## TASK DIRECTIONS
Recast the records from the line holding "1067, 1157, 1096]" through the line holding "text totalCost: Math.round(baseCost", inclusive, as a numbered list, leaving out any blank lines.

## MATERIAL FOR THE TASK
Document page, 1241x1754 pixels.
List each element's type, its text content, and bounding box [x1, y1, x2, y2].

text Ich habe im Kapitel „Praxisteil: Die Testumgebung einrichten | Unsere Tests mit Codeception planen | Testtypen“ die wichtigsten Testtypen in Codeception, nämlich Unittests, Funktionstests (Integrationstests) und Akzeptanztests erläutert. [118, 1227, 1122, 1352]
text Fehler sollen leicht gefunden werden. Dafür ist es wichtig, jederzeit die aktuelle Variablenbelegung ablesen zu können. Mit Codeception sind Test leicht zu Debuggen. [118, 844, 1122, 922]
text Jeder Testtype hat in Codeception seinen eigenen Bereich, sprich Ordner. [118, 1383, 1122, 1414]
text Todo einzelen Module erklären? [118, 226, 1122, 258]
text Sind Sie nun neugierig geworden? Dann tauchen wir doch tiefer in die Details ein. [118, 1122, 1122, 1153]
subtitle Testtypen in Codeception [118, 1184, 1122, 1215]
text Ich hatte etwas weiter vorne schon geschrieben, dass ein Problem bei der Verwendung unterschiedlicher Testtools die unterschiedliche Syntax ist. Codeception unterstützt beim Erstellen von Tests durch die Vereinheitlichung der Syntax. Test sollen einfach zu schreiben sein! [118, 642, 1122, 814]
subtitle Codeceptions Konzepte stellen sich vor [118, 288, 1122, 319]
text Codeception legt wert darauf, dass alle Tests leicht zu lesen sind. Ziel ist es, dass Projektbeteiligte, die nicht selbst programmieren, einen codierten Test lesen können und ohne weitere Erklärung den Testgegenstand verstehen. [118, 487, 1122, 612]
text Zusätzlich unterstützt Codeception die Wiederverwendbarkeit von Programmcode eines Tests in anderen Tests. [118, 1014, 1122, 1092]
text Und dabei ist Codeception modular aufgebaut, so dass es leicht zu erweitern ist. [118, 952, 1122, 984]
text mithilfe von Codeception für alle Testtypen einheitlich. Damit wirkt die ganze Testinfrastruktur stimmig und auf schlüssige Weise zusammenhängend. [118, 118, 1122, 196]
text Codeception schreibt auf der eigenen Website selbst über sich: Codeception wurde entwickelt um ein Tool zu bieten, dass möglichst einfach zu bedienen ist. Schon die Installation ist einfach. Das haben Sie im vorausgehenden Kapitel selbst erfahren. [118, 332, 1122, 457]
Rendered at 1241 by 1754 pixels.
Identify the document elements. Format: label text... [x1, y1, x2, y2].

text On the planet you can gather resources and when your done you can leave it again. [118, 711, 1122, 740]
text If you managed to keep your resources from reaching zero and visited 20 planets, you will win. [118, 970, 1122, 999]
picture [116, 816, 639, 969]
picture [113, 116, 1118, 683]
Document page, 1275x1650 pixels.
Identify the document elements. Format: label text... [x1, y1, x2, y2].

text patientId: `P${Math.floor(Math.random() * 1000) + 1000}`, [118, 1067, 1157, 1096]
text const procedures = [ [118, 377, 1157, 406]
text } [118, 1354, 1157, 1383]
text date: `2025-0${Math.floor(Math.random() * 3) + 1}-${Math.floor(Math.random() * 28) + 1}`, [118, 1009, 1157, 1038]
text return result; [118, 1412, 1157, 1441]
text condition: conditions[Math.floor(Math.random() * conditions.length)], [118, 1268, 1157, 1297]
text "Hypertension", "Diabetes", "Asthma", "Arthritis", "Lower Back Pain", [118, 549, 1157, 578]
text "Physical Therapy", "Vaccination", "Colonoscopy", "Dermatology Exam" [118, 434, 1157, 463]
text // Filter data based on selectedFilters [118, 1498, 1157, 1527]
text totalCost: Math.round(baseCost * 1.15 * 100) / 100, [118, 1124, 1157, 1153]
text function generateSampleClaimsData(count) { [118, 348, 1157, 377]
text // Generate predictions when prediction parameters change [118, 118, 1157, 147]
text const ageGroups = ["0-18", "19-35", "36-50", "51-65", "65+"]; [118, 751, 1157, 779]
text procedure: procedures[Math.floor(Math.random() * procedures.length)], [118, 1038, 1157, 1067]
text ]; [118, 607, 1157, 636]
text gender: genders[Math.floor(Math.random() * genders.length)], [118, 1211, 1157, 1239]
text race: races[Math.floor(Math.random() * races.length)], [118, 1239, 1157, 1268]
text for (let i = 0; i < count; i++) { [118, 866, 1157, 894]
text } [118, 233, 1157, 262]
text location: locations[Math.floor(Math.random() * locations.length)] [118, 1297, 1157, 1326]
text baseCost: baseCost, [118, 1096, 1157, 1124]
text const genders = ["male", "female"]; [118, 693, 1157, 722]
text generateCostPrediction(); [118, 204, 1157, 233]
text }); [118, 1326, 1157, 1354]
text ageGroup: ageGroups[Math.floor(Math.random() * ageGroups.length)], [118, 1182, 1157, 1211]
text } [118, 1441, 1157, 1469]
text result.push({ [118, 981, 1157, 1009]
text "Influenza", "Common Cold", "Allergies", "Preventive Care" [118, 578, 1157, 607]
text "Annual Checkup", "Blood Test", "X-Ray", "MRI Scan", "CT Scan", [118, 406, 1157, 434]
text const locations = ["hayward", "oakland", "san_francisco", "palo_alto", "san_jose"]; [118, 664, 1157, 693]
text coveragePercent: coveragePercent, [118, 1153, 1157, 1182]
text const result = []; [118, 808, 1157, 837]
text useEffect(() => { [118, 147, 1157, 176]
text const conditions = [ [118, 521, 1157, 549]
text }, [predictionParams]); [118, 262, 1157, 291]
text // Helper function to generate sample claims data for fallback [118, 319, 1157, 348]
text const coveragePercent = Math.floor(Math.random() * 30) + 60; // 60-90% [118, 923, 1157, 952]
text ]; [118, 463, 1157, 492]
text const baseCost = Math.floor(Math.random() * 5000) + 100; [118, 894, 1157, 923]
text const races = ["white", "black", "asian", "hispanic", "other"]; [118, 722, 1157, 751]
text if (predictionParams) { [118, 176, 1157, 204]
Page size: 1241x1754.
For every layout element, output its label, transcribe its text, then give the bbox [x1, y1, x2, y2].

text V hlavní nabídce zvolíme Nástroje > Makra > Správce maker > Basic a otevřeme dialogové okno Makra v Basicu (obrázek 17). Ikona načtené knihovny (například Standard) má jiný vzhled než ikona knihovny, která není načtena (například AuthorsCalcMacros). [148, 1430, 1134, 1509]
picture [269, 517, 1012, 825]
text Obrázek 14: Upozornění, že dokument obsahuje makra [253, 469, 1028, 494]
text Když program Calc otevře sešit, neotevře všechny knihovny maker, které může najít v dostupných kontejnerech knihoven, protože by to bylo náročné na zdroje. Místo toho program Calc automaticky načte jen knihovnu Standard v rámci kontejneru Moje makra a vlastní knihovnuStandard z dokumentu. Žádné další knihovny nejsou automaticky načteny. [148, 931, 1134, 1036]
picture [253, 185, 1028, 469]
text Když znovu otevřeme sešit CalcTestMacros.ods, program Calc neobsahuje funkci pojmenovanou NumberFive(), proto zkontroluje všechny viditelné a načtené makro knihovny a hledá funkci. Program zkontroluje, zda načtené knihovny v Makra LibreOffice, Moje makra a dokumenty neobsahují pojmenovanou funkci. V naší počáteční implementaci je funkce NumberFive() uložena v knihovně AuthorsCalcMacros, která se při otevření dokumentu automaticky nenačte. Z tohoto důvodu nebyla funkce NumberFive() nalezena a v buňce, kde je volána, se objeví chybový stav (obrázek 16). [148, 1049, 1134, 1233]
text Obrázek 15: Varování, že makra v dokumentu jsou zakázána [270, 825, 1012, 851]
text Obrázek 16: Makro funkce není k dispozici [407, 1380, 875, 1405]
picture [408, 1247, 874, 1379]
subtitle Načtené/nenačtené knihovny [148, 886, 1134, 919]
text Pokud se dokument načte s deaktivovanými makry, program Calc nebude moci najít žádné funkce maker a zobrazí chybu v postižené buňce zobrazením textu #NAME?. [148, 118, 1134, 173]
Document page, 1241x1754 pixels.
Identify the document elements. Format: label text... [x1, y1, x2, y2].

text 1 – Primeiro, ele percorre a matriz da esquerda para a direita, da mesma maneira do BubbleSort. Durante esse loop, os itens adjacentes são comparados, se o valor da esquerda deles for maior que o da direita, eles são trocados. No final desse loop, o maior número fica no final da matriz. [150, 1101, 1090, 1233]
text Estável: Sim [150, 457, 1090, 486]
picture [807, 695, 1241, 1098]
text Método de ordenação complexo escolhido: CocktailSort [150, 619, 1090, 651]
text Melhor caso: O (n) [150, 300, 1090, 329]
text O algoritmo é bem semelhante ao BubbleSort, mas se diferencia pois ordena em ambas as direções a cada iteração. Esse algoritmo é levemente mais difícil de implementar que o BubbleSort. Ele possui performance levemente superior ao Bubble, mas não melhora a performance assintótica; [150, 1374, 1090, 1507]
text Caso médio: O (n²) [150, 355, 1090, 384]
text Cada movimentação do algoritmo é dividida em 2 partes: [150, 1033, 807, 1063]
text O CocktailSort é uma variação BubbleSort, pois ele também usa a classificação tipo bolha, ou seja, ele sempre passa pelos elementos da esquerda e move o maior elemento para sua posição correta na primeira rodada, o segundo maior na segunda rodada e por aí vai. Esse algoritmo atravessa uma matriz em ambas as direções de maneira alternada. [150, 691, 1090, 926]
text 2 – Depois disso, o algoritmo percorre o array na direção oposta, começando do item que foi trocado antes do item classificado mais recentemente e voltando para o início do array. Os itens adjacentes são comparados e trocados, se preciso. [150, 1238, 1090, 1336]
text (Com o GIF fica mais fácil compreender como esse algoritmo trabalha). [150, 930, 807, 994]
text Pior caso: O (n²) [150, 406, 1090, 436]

## EXERCISE SOLUTION
1. text patientId: `P${Math.floor(Math.random() * 1000) + 1000}`, [118, 1067, 1157, 1096]
2. text const procedures = [ [118, 377, 1157, 406]
3. text } [118, 1354, 1157, 1383]
4. text date: `2025-0${Math.floor(Math.random() * 3) + 1}-${Math.floor(Math.random() * 28) + 1}`, [118, 1009, 1157, 1038]
5. text return result; [118, 1412, 1157, 1441]
6. text condition: conditions[Math.floor(Math.random() * conditions.length)], [118, 1268, 1157, 1297]
7. text "Hypertension", "Diabetes", "Asthma", "Arthritis", "Lower Back Pain", [118, 549, 1157, 578]
8. text "Physical Therapy", "Vaccination", "Colonoscopy", "Dermatology Exam" [118, 434, 1157, 463]
9. text // Filter data based on selectedFilters [118, 1498, 1157, 1527]
10. text totalCost: Math.round(baseCost * 1.15 * 100) / 100, [118, 1124, 1157, 1153]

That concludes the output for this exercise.